Publicado em março-abril de 2024 - ano 65 - número 356 - pp.: 53-56
7 de abril – 2º Domingo da Páscoa
Por Maicon André Malacarne*
Em Jesus ressuscitado, comunicar ao mundo o remédio da misericórdia
I. Introdução geral
O domingo da Divina Misericórdia, segundo da Páscoa, continua a nos pôr diante do mistério da ressurreição de Jesus, uma nova luz que atravessa o mundo. De fato, a misericórdia que aprendemos da escola do Evangelho é “pôr o coração” em tudo que fazemos, transformando as realidades de escuridão.
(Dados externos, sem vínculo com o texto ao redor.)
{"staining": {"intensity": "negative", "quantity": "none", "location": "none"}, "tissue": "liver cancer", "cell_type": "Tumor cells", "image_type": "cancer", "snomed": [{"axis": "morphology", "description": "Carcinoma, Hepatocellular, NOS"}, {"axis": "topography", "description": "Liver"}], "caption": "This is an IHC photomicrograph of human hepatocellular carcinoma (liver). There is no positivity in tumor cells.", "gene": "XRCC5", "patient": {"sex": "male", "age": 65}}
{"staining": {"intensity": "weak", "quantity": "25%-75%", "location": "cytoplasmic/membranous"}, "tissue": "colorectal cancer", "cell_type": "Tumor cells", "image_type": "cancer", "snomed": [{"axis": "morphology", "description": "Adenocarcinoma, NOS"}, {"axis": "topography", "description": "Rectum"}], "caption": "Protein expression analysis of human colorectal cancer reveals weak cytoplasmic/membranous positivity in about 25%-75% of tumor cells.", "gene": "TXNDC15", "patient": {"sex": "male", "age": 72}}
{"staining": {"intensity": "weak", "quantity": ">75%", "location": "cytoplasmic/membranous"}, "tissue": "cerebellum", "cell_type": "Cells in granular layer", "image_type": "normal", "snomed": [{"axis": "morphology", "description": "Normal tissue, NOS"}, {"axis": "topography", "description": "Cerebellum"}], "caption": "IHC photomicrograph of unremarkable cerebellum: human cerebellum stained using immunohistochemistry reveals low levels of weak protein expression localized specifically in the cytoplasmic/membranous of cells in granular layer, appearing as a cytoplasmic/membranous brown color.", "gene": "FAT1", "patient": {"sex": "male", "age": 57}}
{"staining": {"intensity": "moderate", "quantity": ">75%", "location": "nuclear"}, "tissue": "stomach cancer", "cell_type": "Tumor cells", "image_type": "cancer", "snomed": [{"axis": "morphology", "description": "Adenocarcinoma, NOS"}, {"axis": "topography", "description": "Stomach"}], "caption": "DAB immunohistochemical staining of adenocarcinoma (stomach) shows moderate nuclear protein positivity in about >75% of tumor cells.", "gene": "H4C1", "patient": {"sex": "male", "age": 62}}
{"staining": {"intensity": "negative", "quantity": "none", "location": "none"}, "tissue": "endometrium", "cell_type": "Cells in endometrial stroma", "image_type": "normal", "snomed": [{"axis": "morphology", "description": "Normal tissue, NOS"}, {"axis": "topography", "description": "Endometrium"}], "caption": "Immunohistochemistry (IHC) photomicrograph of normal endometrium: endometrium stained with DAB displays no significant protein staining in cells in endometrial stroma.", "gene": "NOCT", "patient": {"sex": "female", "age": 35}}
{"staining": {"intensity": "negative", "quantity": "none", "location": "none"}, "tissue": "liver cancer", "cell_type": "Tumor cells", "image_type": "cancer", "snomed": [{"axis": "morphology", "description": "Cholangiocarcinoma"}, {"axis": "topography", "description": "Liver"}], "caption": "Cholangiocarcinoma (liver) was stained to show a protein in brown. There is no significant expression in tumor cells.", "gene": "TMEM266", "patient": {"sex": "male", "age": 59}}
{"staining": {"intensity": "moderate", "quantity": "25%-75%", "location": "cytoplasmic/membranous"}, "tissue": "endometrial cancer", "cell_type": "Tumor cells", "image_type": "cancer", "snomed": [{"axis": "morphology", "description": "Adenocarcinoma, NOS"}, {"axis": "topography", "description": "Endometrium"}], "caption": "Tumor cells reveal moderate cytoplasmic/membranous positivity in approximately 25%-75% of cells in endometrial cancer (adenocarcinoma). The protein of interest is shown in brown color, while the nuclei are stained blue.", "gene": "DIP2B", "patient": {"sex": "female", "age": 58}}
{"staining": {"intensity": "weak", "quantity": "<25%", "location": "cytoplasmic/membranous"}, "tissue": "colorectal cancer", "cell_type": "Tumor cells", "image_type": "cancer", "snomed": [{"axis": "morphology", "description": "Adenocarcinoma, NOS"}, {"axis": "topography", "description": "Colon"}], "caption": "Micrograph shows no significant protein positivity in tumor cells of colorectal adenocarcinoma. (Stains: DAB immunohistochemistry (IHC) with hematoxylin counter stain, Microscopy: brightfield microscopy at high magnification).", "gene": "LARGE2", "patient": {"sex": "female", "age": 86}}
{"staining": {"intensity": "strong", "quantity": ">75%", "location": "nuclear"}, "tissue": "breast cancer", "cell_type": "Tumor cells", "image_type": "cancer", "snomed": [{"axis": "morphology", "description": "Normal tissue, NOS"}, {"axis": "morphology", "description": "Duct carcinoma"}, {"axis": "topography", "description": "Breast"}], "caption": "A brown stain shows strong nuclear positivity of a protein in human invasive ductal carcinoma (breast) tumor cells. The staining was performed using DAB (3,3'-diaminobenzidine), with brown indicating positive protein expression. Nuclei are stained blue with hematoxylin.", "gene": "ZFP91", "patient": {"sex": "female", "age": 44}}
O compositor e poeta canadense Leonard Cohen escreveu uma canção chamada Anthem, que diz: “Há uma fenda em tudo! É assim que a luz entra”.
Tudo estava trancado ao redor dos discípulos, que, “por medo”, estavam escondidos e lutavam contra o desânimo provocado pela crucificação. O Evangelho deste domingo revela que Jesus ressuscitado é aquele que atravessa a barreira do fechamento. Vencedor da morte, permaneceu no centro da pequena comunidade que tinha chamado e enviado. Seus gestos foram muito particulares: desejou a paz e soprou sobre eles, retomando o gesto criador do Gênesis, convidou Tomé a tocar as feridas dos pregos e da lança, pediu que superassem o medo e fossem comunicadores do amor e da misericórdia no mundo.
Com Tomé, as feridas do mundo ganharam outro significado. Pela sua dúvida e ausência da comunidade, Jesus mostrou-lhe as marcas dos pregos e da lança, o que foi acompanhado de grande profissão de fé: “Meu Senhor e meu Deus”. Jesus ressuscitado é o mesmo Jesus crucificado que carregou a marca das feridas! Elas são sinais de que a crueldade dos agressores não tem a última palavra.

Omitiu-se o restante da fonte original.